1- Atatürk’ün emriyle liselerde okutulan Tarih Kitabı (1931) II. cilt, “Kur’an ve Vahiy”: “Muhammed’in koyduğu esasların toplu olduğu kitaba Kur’an denir….. İslam ananesinde bu ayetlerin Muhammed’e Cebrail adında bir melek vasıtasıyla Allah tarafından vahiy, yani ilham edildiği kabul olunur.
Tarihi nokta-ı nazardan da mütalaa edildiği zaman görülüyor ki; Muhammed birdenbire Allah’ın Resulüyüm diyerek ortaya çıkmamıştır.
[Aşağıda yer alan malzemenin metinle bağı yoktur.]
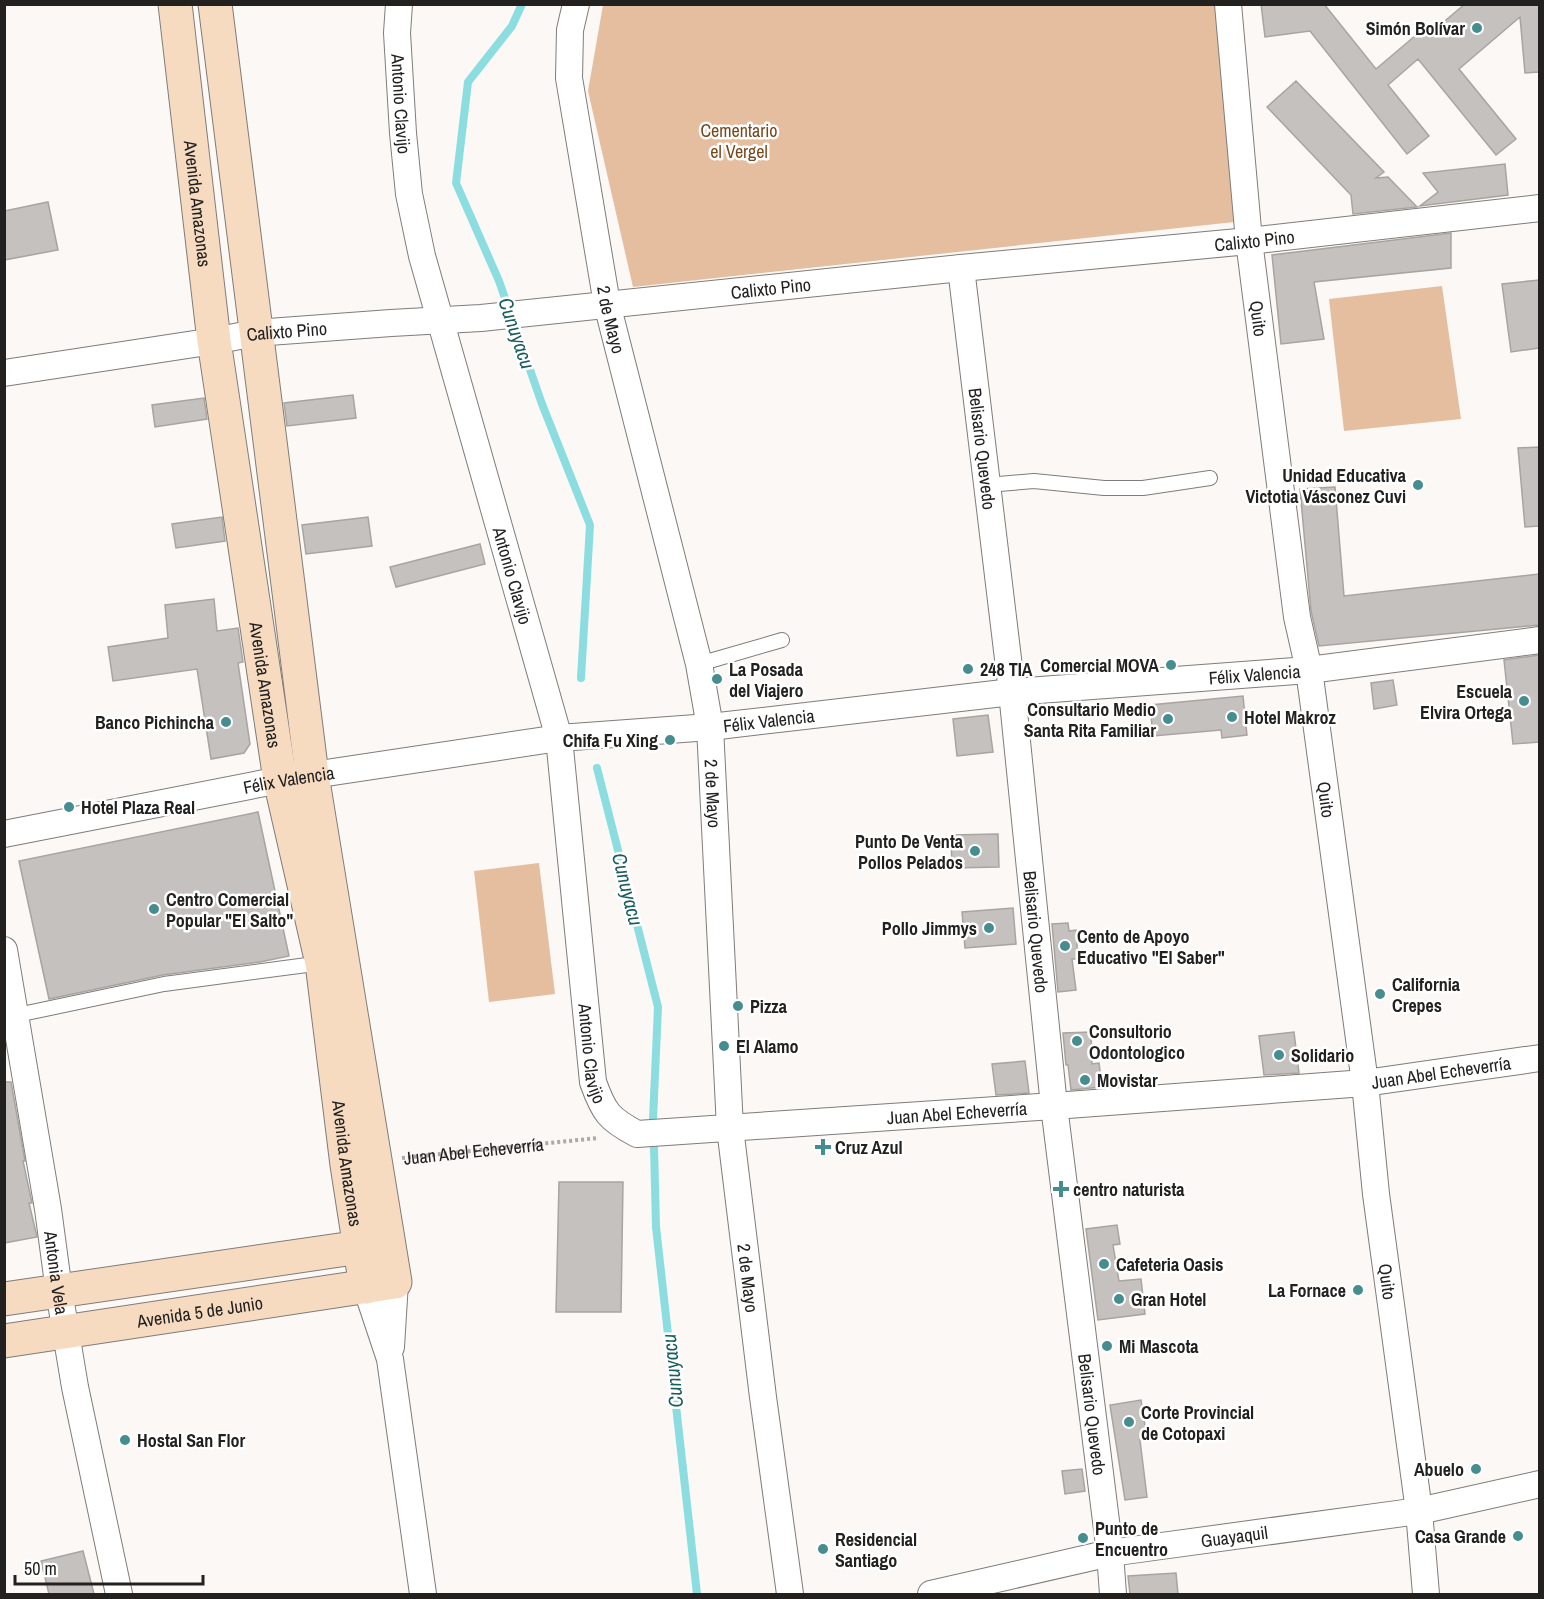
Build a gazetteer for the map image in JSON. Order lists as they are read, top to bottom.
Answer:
{
  "streets": {
    "main road": ["Avenida Amazonas", "Avenida 5 de Junio"],
    "street": [
      "Antonio Clavijo",
      "Calixto Pino",
      "Quito",
      "2 de Mayo",
      "Belisario Quevedo",
      "Félix Valencia",
      "Juan Abel Echeverría",
      "Antonia Vela",
      "Guayaquil"
    ]
  },
  "crossings": [
    ["Antonio Clavijo", "Calixto Pino"],
    ["Antonio Clavijo", "Félix Valencia"],
    ["Antonio Clavijo", "Juan Abel Echeverría"],
    ["Avenida Amazonas", "Calixto Pino"],
    ["Avenida Amazonas", "Félix Valencia"],
    ["Avenida Amazonas", "Juan Abel Echeverría"],
    ["Avenida Amazonas", "Avenida 5 de Junio"],
    ["Calixto Pino", "Quito"],
    ["Calixto Pino", "2 de Mayo"],
    ["Calixto Pino", "Belisario Quevedo"],
    ["Quito", "Félix Valencia"],
    ["Quito", "Juan Abel Echeverría"],
    ["Quito", "Guayaquil"],
    ["2 de Mayo", "Félix Valencia"],
    ["2 de Mayo", "Juan Abel Echeverría"],
    ["Belisario Quevedo", "Félix Valencia"],
    ["Belisario Quevedo", "Juan Abel Echeverría"],
    ["Belisario Quevedo", "Guayaquil"],
    ["Antonia Vela", "Avenida 5 de Junio"]
  ],
  "water": ["Cunuyacu"],
  "parks": ["Cementario el Vergel"],
  "places": {
    "other": [
      "Simón Bolívar",
      "Unidad Educativa Victotia Vásconez Cuvi",
      "Comercial MOVA",
      "248 TIA",
      "La Posada del Viajero",
      "Escuela Elvira Ortega",
      "Hotel Makroz",
      "Consultario Medio Santa Rita Familiar",
      "Banco Pichincha",
      "Chifa Fu Xing",
      "Hotel Plaza Real",
      "Punto De Venta Pollos Pelados",
      "Centro Comercial Popular \"El Salto\"",
      "Pollo Jimmys",
      "Cento de Apoyo Educativo \"El Saber\"",
      "California Crepes",
      "Pizza",
      "Consultorio Odontologico",
      "El Alamo",
      "Solidario",
      "Movistar",
      "Cafeteria Oasis",
      "La Fornace",
      "Gran Hotel",
      "Mi Mascota",
      "Corte Provincial de Cotopaxi",
      "Hostal San Flor",
      "Abuelo",
      "Casa Grande",
      "Punto de Encuentro",
      "Residencial Santiago"
    ],
    "health": ["Cruz Azul", "centro naturista"]
  },
  "scale_bar": "50 m"
}
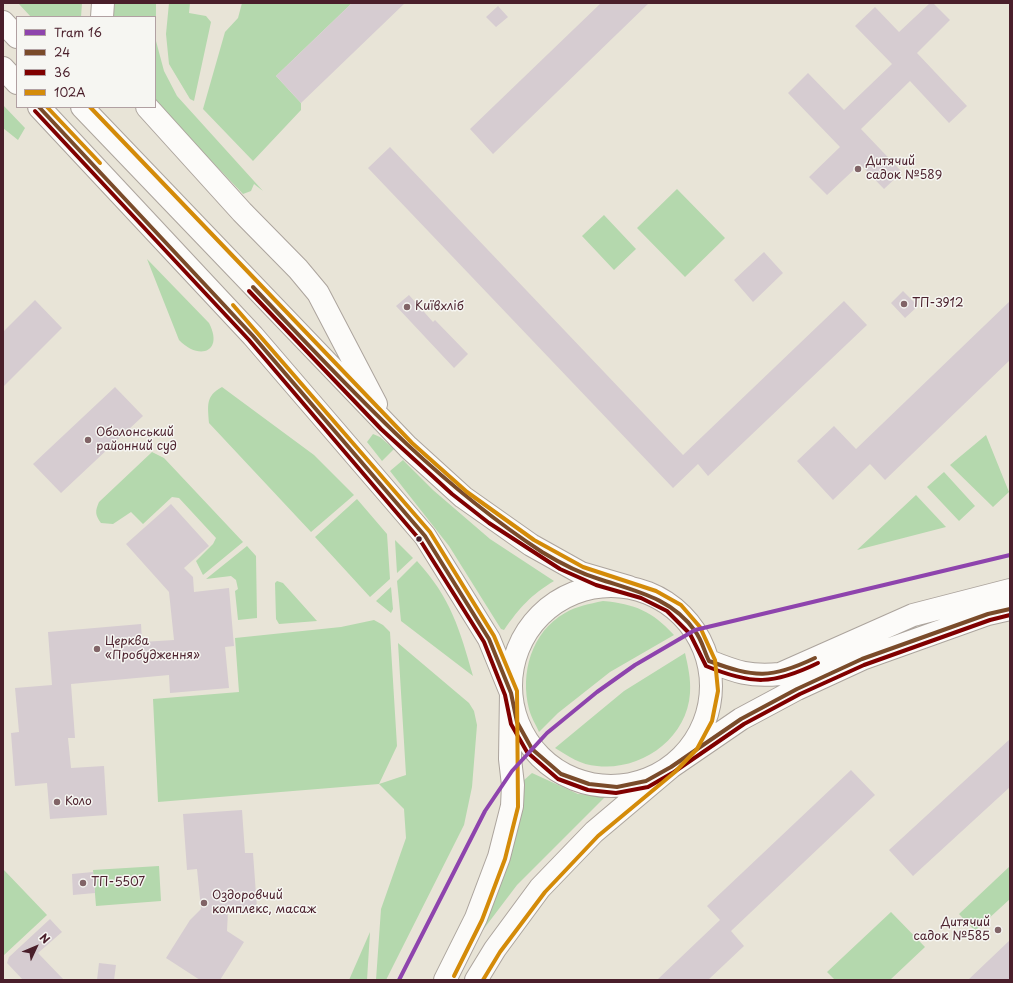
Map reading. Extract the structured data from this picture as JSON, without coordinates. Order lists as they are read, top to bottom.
{
  "places": [
    "Дитячий садок №589",
    "ТП-3912",
    "Київхліб",
    "Оболонський районний суд",
    "Церква «Пробудження»",
    "Коло",
    "ТП-5507",
    "Оздоровчий комплекс, масаж",
    "Дитячий садок №585"
  ],
  "lines": [
    "transit line 24",
    "transit line 102А",
    "transit line 36",
    "tram line 16"
  ],
  "legend": [
    "Tram 16",
    "24",
    "36",
    "102А"
  ],
  "north": "top right"
}
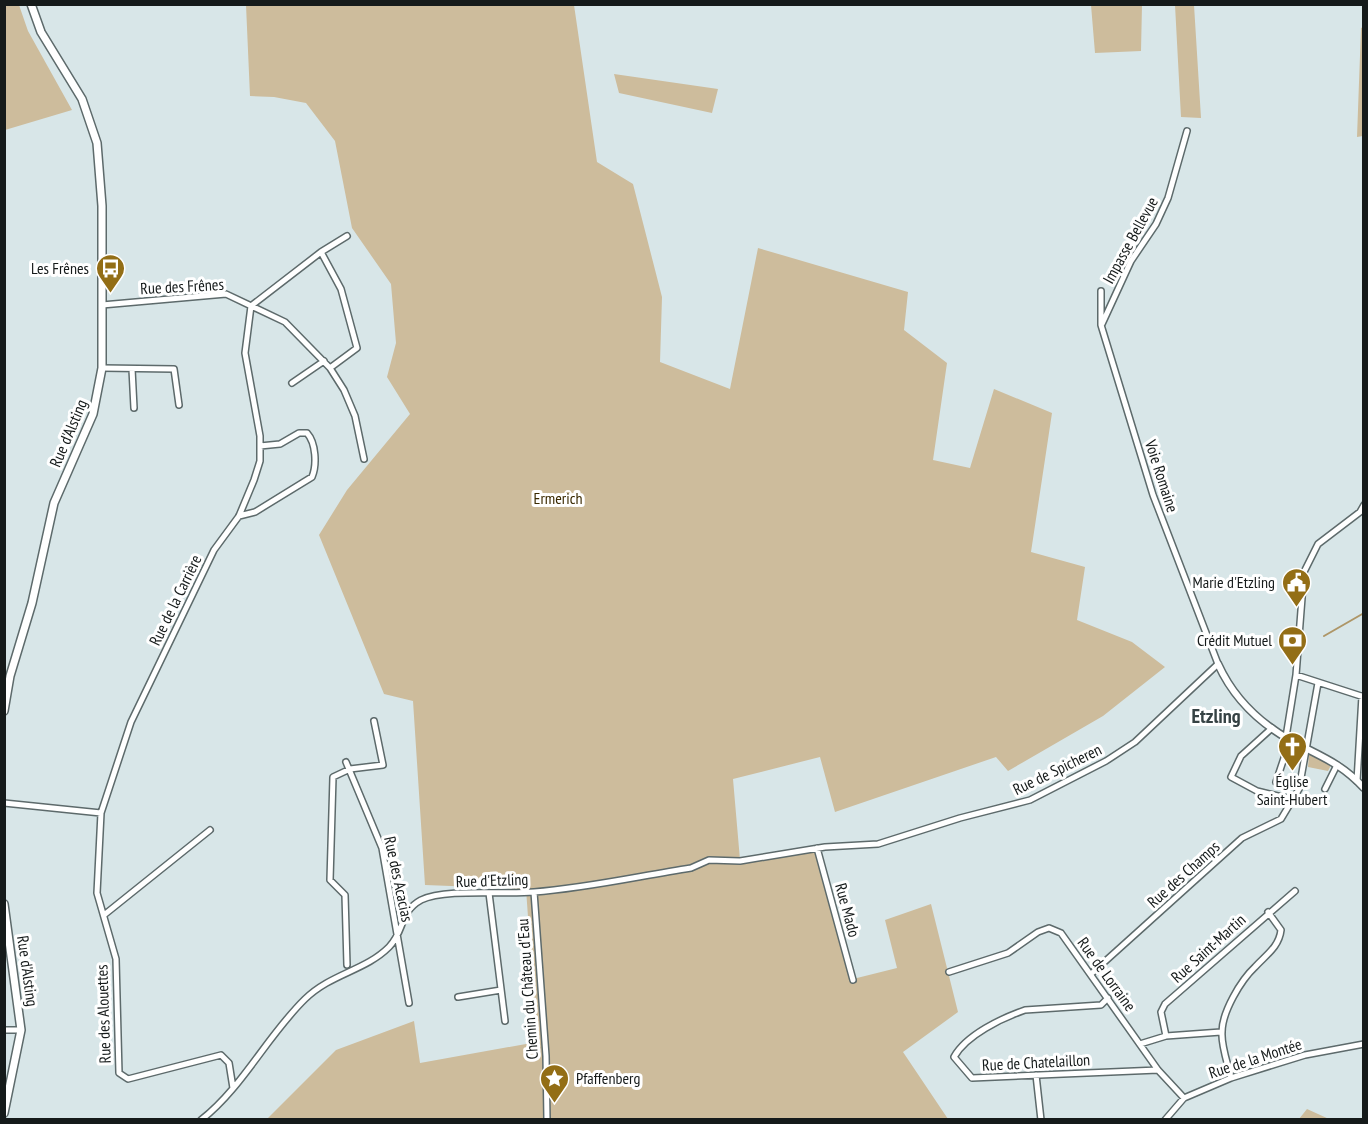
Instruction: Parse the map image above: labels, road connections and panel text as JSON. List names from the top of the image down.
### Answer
{
  "streets": {
    "main road": ["Rue d'Alsting"],
    "street": [
      "Impasse Bellevue",
      "Rue des Frênes",
      "Voie Romaine",
      "Rue de la Carrière",
      "Rue de Spicheren",
      "Rue des Champs",
      "Rue des Acacias",
      "Rue d'Etzling",
      "Rue Mado",
      "Rue Saint-Martin",
      "Rue de Lorraine",
      "Chemin du Château d'Eau",
      "Rue des Alouettes",
      "Rue de la Montée",
      "Rue de Chatelaillon"
    ]
  },
  "crossings": [
    ["Impasse Bellevue", "Voie Romaine"],
    ["Rue des Frênes", "Rue d'Alsting"],
    ["Rue des Frênes", "Rue de la Carrière"],
    ["Voie Romaine", "Rue de Spicheren"],
    ["Rue de la Carrière", "Rue des Alouettes"],
    ["Rue de Spicheren", "Rue d'Etzling"],
    ["Rue des Champs", "Rue de Lorraine"],
    ["Rue des Acacias", "Rue d'Etzling"],
    ["Rue d'Etzling", "Rue Mado"],
    ["Rue d'Etzling", "Chemin du Château d'Eau"],
    ["Rue d'Etzling", "Rue des Alouettes"],
    ["Rue de Lorraine", "Rue de la Montée"],
    ["Rue de Lorraine", "Rue de Chatelaillon"]
  ],
  "districts": ["Etzling"],
  "parks": ["Ermerich"],
  "places": {
    "bus stop": ["Les Frênes"],
    "public building": ["Marie d'Etzling"],
    "bank": ["Crédit Mutuel"],
    "church": ["Église Saint-Hubert"],
    "place": ["Pfaffenberg"]
  }
}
O, Arapların ahlak ve adetlerinin pek fena ve iptidai ve islaha muhtaç olduğunu anlamış, bunları islah için tenha yerlere çekilerek senelerce düşünmüş ve yıllarca tefekkürden sonra kendisinde vahiy ve ilham fikri doğmuştur…..”

2- Atatürk’ün El Yazmaları ( Medeni Bilgiler Afet İnan):
“Gerçekte dinleri konusunda halkın hiçbir fikri yoktur; din dediği şey, bilinmeyen inanç dizgelerine ve gizle karışık emellere kör bağlılıktan başka birşey değildir…..
Tarih bize öğretir ki, bütün dinler, milletlerin cehaletlerinin yardımıyla, utanmaksızın Tanrı tarafından gönderildiğini söyleyen adamlar tarafından tesis olunmuştur.
”Tüm dönemlerde toplumun kutsallaştırdığı boş düşüncelerden tehlikesizce sıyrılmak imkansızdır.”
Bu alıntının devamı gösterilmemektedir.